Line by line, copy the material that follows without leaving anything out.

+-------+

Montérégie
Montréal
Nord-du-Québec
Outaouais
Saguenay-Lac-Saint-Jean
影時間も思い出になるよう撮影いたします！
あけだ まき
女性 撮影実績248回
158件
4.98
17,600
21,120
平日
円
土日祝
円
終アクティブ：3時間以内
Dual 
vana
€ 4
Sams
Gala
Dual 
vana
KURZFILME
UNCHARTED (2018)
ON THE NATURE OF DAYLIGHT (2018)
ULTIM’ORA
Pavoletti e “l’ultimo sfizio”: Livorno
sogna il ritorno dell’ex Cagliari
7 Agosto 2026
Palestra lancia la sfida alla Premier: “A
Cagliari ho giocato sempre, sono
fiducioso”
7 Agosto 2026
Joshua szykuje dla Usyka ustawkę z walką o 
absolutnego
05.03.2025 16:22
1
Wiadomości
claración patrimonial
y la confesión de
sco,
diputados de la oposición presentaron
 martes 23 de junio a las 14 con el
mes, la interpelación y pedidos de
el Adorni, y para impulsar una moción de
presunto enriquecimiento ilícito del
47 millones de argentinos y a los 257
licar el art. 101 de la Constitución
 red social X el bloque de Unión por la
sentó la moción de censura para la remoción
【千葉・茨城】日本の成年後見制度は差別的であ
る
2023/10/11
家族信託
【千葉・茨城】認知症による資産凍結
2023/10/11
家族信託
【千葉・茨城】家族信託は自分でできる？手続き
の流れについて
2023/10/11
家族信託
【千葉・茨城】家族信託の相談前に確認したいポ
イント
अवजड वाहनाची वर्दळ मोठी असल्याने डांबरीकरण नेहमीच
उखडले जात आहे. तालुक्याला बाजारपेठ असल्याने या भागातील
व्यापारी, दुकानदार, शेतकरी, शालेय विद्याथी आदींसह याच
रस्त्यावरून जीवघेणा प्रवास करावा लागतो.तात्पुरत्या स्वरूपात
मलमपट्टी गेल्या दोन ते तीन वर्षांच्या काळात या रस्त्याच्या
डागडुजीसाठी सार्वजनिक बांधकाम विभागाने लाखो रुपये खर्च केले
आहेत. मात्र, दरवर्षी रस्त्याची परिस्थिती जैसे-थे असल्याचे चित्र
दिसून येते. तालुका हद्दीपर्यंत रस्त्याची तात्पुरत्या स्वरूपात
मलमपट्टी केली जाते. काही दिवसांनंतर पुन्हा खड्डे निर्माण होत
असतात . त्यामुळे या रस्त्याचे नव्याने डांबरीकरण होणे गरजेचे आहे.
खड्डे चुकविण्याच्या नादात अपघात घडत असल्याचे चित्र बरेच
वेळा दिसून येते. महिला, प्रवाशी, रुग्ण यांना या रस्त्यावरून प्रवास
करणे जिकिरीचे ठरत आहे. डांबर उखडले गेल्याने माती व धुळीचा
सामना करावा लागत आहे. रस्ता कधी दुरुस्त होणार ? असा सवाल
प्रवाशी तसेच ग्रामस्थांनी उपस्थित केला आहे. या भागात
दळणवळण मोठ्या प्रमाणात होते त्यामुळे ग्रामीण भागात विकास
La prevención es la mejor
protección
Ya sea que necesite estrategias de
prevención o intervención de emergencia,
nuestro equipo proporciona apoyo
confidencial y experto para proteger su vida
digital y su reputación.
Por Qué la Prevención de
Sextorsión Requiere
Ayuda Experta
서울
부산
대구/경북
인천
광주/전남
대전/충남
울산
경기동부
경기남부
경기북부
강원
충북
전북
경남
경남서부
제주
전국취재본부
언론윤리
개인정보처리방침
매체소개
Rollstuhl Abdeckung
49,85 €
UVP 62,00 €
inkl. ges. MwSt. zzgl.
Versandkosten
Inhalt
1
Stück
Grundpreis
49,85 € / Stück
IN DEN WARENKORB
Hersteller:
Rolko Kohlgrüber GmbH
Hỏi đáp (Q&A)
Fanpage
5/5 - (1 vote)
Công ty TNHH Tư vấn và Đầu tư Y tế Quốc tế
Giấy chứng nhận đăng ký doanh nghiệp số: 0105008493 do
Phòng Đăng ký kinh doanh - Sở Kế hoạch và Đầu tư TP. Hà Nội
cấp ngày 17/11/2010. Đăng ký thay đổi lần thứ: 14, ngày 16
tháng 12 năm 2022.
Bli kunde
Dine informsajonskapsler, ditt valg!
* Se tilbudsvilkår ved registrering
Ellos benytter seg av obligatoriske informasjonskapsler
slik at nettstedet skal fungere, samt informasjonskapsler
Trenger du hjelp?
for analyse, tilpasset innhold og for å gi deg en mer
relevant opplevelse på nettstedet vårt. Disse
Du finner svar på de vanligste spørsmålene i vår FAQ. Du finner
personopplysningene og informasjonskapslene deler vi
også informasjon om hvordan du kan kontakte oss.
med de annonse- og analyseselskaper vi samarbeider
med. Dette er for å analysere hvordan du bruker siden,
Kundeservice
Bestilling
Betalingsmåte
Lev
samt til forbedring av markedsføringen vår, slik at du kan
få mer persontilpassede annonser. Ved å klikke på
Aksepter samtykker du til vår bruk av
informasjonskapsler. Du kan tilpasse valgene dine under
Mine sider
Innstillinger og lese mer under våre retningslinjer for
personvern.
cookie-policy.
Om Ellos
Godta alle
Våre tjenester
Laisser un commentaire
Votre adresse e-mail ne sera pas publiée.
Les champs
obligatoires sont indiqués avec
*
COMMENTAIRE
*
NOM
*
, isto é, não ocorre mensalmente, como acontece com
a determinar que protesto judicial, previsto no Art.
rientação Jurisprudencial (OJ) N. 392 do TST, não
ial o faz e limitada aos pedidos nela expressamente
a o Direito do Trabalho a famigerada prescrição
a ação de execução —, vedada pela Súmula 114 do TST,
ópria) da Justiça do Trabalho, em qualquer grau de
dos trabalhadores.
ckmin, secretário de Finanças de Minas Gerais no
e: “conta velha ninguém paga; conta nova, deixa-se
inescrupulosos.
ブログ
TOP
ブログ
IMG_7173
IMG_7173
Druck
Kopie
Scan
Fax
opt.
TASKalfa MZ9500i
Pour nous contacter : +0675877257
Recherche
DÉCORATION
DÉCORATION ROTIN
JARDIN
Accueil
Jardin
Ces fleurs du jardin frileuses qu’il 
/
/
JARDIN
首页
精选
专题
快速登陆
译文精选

+-------+

- **Task output**
Montérégie
Montréal
Nord-du-Québec
Outaouais
Saguenay-Lac-Saint-Jean
影時間も思い出になるよう撮影いたします！
あけだ まき
女性 撮影実績248回
158件
4.98
17,600
21,120
平日
円
土日祝
円
終アクティブ：3時間以内
Dual 
vana
€ 4
Sams
Gala
Dual 
vana
KURZFILME
UNCHARTED (2018)
ON THE NATURE OF DAYLIGHT (2018)
ULTIM’ORA
Pavoletti e “l’ultimo sfizio”: Livorno
sogna il ritorno dell’ex Cagliari
7 Agosto 2026
Palestra lancia la sfida alla Premier: “A
Cagliari ho giocato sempre, sono
fiducioso”
7 Agosto 2026
Joshua szykuje dla Usyka ustawkę z walką o 
absolutnego
05.03.2025 16:22
1
Wiadomości
claración patrimonial
y la confesión de
sco,
diputados de la oposición presentaron
 martes 23 de junio a las 14 con el
mes, la interpelación y pedidos de
el Adorni, y para impulsar una moción de
presunto enriquecimiento ilícito del
47 millones de argentinos y a los 257
licar el art. 101 de la Constitución
 red social X el bloque de Unión por la
sentó la moción de censura para la remoción
【千葉・茨城】日本の成年後見制度は差別的であ
る
2023/10/11
家族信託
【千葉・茨城】認知症による資産凍結
2023/10/11
家族信託
【千葉・茨城】家族信託は自分でできる？手続き
の流れについて
2023/10/11
家族信託
【千葉・茨城】家族信託の相談前に確認したいポ
イント
अवजड वाहनाची वर्दळ मोठी असल्याने डांबरीकरण नेहमीच
उखडले जात आहे. तालुक्याला बाजारपेठ असल्याने या भागातील
व्यापारी, दुकानदार, शेतकरी, शालेय विद्याथी आदींसह याच
रस्त्यावरून जीवघेणा प्रवास करावा लागतो.तात्पुरत्या स्वरूपात
मलमपट्टी गेल्या दोन ते तीन वर्षांच्या काळात या रस्त्याच्या
डागडुजीसाठी सार्वजनिक बांधकाम विभागाने लाखो रुपये खर्च केले
आहेत. मात्र, दरवर्षी रस्त्याची परिस्थिती जैसे-थे असल्याचे चित्र
दिसून येते. तालुका हद्दीपर्यंत रस्त्याची तात्पुरत्या स्वरूपात
मलमपट्टी केली जाते. काही दिवसांनंतर पुन्हा खड्डे निर्माण होत
असतात . त्यामुळे या रस्त्याचे नव्याने डांबरीकरण होणे गरजेचे आहे.
खड्डे चुकविण्याच्या नादात अपघात घडत असल्याचे चित्र बरेच
वेळा दिसून येते. महिला, प्रवाशी, रुग्ण यांना या रस्त्यावरून प्रवास
करणे जिकिरीचे ठरत आहे. डांबर उखडले गेल्याने माती व धुळीचा
सामना करावा लागत आहे. रस्ता कधी दुरुस्त होणार ? असा सवाल
प्रवाशी तसेच ग्रामस्थांनी उपस्थित केला आहे. या भागात
दळणवळण मोठ्या प्रमाणात होते त्यामुळे ग्रामीण भागात विकास
La prevención es la mejor
protección
Ya sea que necesite estrategias de
prevención o intervención de emergencia,
nuestro equipo proporciona apoyo
confidencial y experto para proteger su vida
digital y su reputación.
Por Qué la Prevención de
Sextorsión Requiere
Ayuda Experta
서울
부산
대구/경북
인천
광주/전남
대전/충남
울산
경기동부
경기남부
경기북부
강원
충북
전북
경남
경남서부
제주
전국취재본부
언론윤리
개인정보처리방침
매체소개
Rollstuhl Abdeckung
49,85 €
UVP 62,00 €
inkl. ges. MwSt. zzgl.
Versandkosten
Inhalt
1
Stück
Grundpreis
49,85 € / Stück
IN DEN WARENKORB
Hersteller:
Rolko Kohlgrüber GmbH
Hỏi đáp (Q&A)
Fanpage
5/5 - (1 vote)
Công ty TNHH Tư vấn và Đầu tư Y tế Quốc tế
Giấy chứng nhận đăng ký doanh nghiệp số: 0105008493 do
Phòng Đăng ký kinh doanh - Sở Kế hoạch và Đầu tư TP. Hà Nội
cấp ngày 17/11/2010. Đăng ký thay đổi lần thứ: 14, ngày 16
tháng 12 năm 2022.
Bli kunde
Dine informsajonskapsler, ditt valg!
* Se tilbudsvilkår ved registrering
Ellos benytter seg av obligatoriske informasjonskapsler
slik at nettstedet skal fungere, samt informasjonskapsler
Trenger du hjelp?
for analyse, tilpasset innhold og for å gi deg en mer
relevant opplevelse på nettstedet vårt. Disse
Du finner svar på de vanligste spørsmålene i vår FAQ. Du finner
personopplysningene og informasjonskapslene deler vi
også informasjon om hvordan du kan kontakte oss.
med de annonse- og analyseselskaper vi samarbeider
med. Dette er for å analysere hvordan du bruker siden,
Kundeservice
Bestilling
Betalingsmåte
Lev
samt til forbedring av markedsføringen vår, slik at du kan
få mer persontilpassede annonser. Ved å klikke på
Aksepter samtykker du til vår bruk av
informasjonskapsler. Du kan tilpasse valgene dine under
Mine sider
Innstillinger og lese mer under våre retningslinjer for
personvern.
cookie-policy.
Om Ellos
Godta alle
Våre tjenester
Laisser un commentaire
Votre adresse e-mail ne sera pas publiée.
Les champs
obligatoires sont indiqués avec
*
COMMENTAIRE
*
NOM
*
, isto é, não ocorre mensalmente, como acontece com
a determinar que protesto judicial, previsto no Art.
rientação Jurisprudencial (OJ) N. 392 do TST, não
ial o faz e limitada aos pedidos nela expressamente
a o Direito do Trabalho a famigerada prescrição
a ação de execução —, vedada pela Súmula 114 do TST,
ópria) da Justiça do Trabalho, em qualquer grau de
dos trabalhadores.
ckmin, secretário de Finanças de Minas Gerais no
e: “conta velha ninguém paga; conta nova, deixa-se
inescrupulosos.
ブログ
TOP
ブログ
IMG_7173
IMG_7173
Druck
Kopie
Scan
Fax
opt.
TASKalfa MZ9500i
Pour nous contacter : +0675877257
Recherche
DÉCORATION
DÉCORATION ROTIN
JARDIN
Accueil
Jardin
Ces fleurs du jardin frileuses qu’il 
/
/
JARDIN
首页
精选
专题
快速登陆
译文精选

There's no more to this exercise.